┌─ INPUT DATA

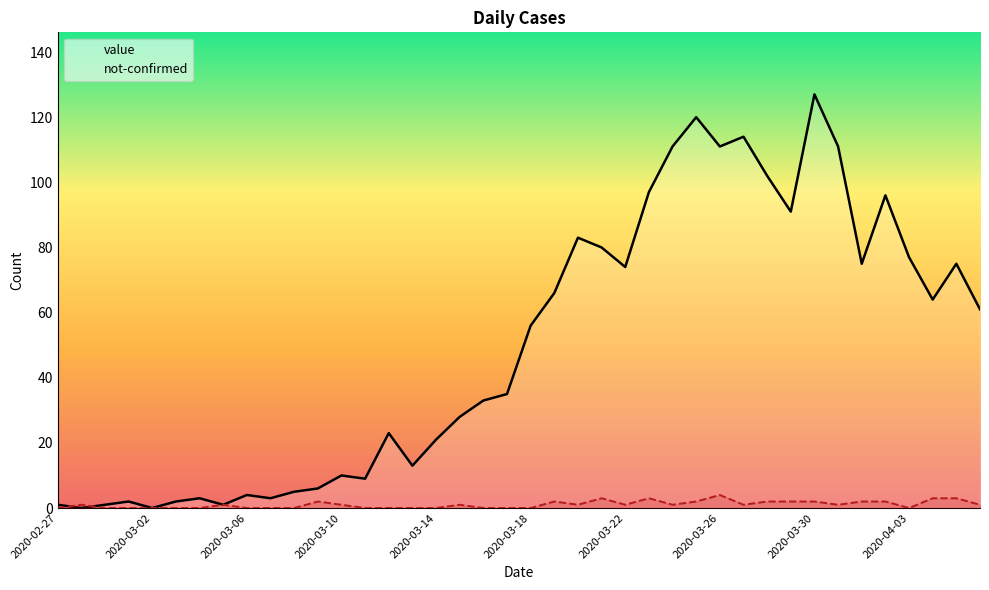

The value of value at 19 is 35. True or false?

True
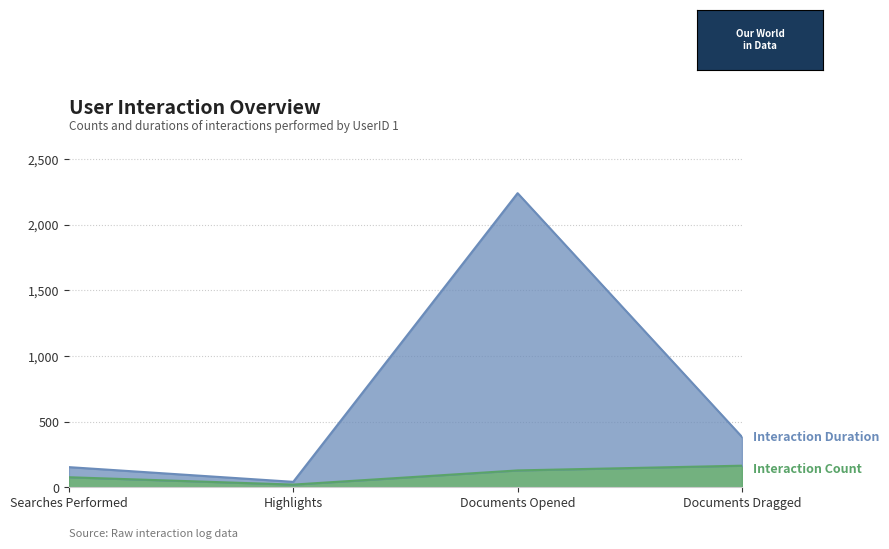

True or false: Interaction Duration and Interaction Count intersect in this chart.

False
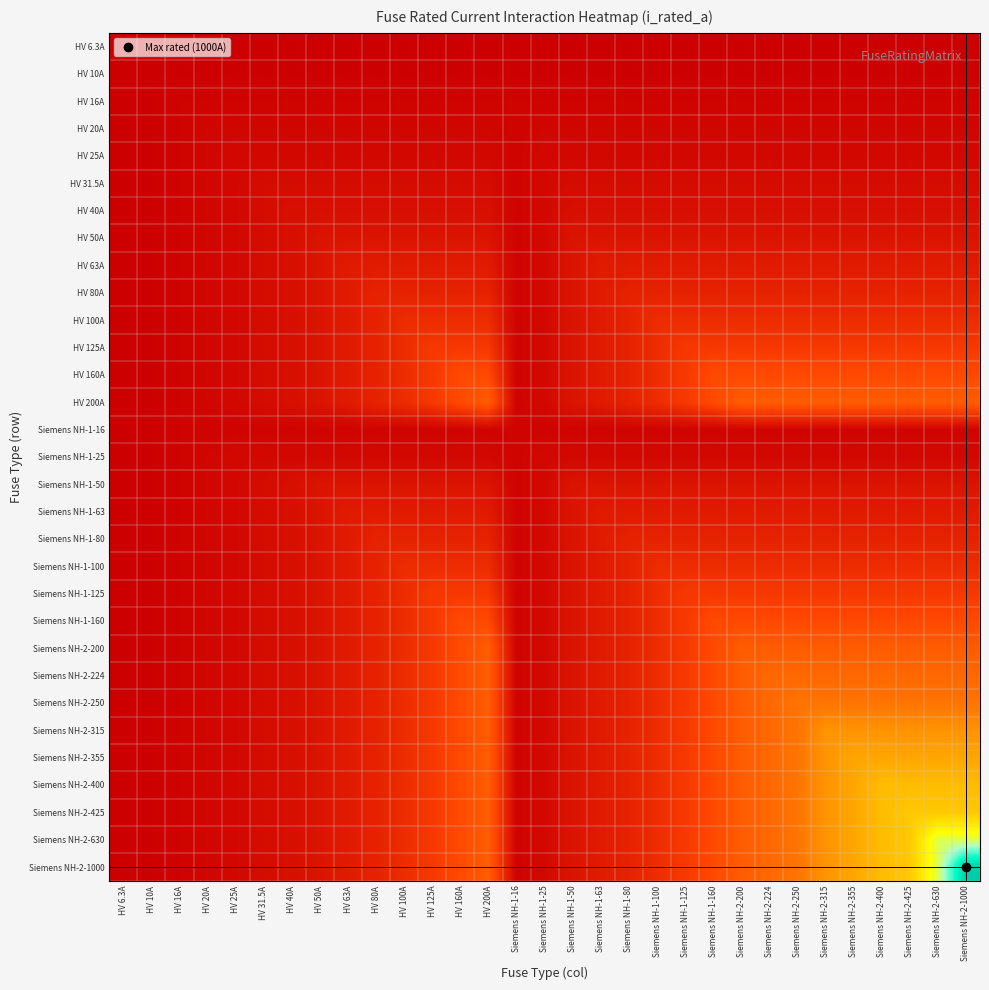

Which series has the largest total across all categories?

Siemens NH-2-1000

└─

*PROBLEM TO WORK ON:* Give the source records above as a Markdown table with the columns Row and Line, one numbered row per line and blank lines left out. Leave the pictures out of the table.

*FINISHED EXERCISE:*
| Row | Line |
|---|---|
| 1 | The value of value at 19 is 35. True or false? |
| 2 | True |
| 3 | True or false: Interaction Duration and Interaction Count intersect in this chart. |
| 4 | False |
| 5 | Which series has the largest total across all categories? |
| 6 | Siemens NH-2-1000 |